### Requests
1. The prose pieces include one titled "Selfie," which gives several possible explanations for why "we merely stopped taking those" small steps. List every explanation it offers.
2. Transcribe the part of the prose pieces that opens with the words containing "Resurrection" and closes with "co-ordinates are imprecise.".

### Document section
%%
Selfie

Small steps mattered so much. They were the most hope we could gather in the chaos of our lives. Tiny stretches of distance, stepped, tongue bit between teeth, so afraid we may be wrong, yet not looking back, taking that step anyway. Because, all we wanted lay on the other end of those series of steps. But one day, we merely stopped taking those. Tiny steps. Put our feet to rest. Probably, it was fatigue. The loss of hope. We preferred the chaos of our lives, instead of giving it any direction. Or there was no reason, at all. Years later, we are exactly where we left ourselves that day. Or we have regressed a bit. So, we cry like a baby, like the world's gonna end, watching the climax of one silly movie. Beg ourselves to hold on to what we have. And ask, to be held in return. Tight. And for long. 

Resurrection

You don't keep any memory. Somehow you are never inside your body. Flesh is too loose an envelope to be in, for your mighty soul. Your frivolous mind. Winged, all the time, you are never exactly where you are. Your co-ordinates are imprecise.
%%
### Information shown
%%
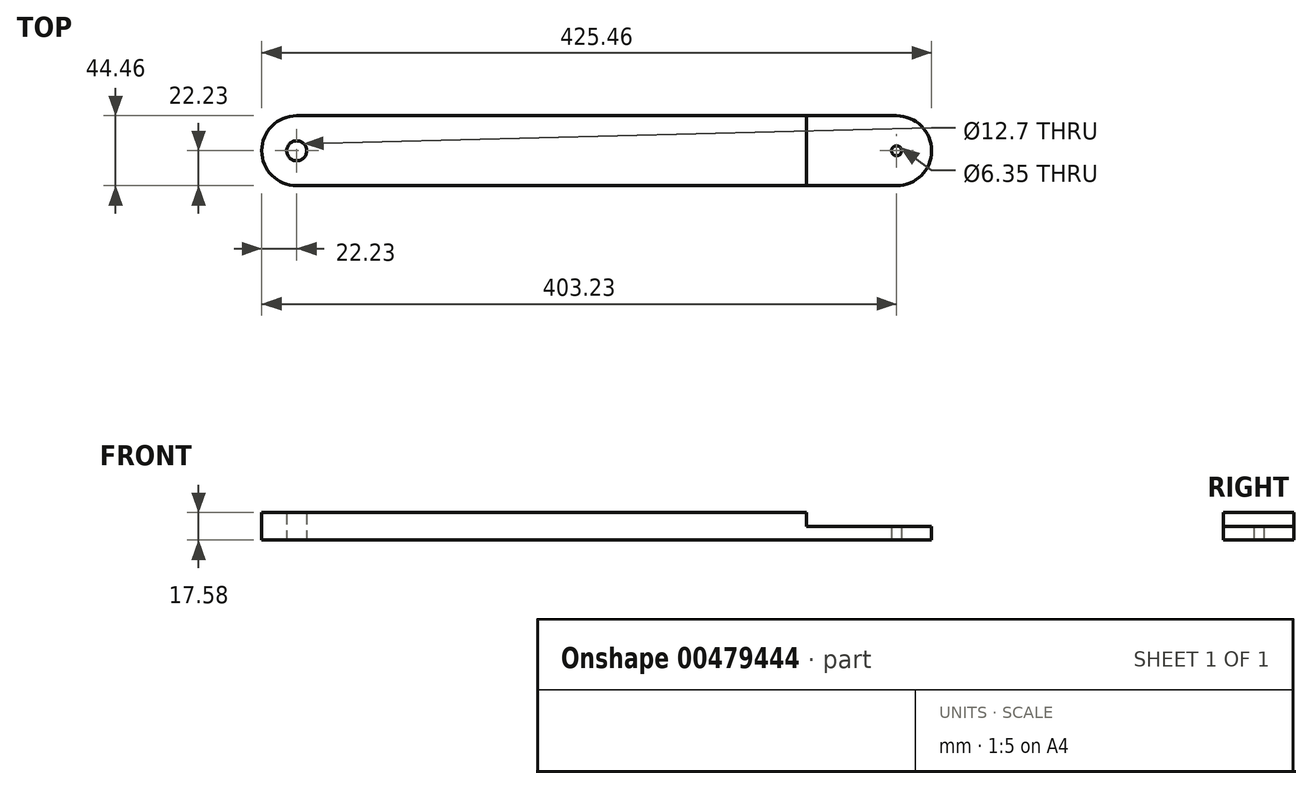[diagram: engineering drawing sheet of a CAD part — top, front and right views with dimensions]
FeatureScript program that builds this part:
%%
### Solutions to the tasks
1.
- Fatigue
- The loss of hope
- Preferring the chaos of our lives instead of giving it any direction
- No reason at all

2.
Resurrection

You don't keep any memory. Somehow you are never inside your body. Flesh is too loose an envelope to be in, for your mighty soul. Your frivolous mind. Winged, all the time, you are never exactly where you are. Your co-ordinates are imprecise.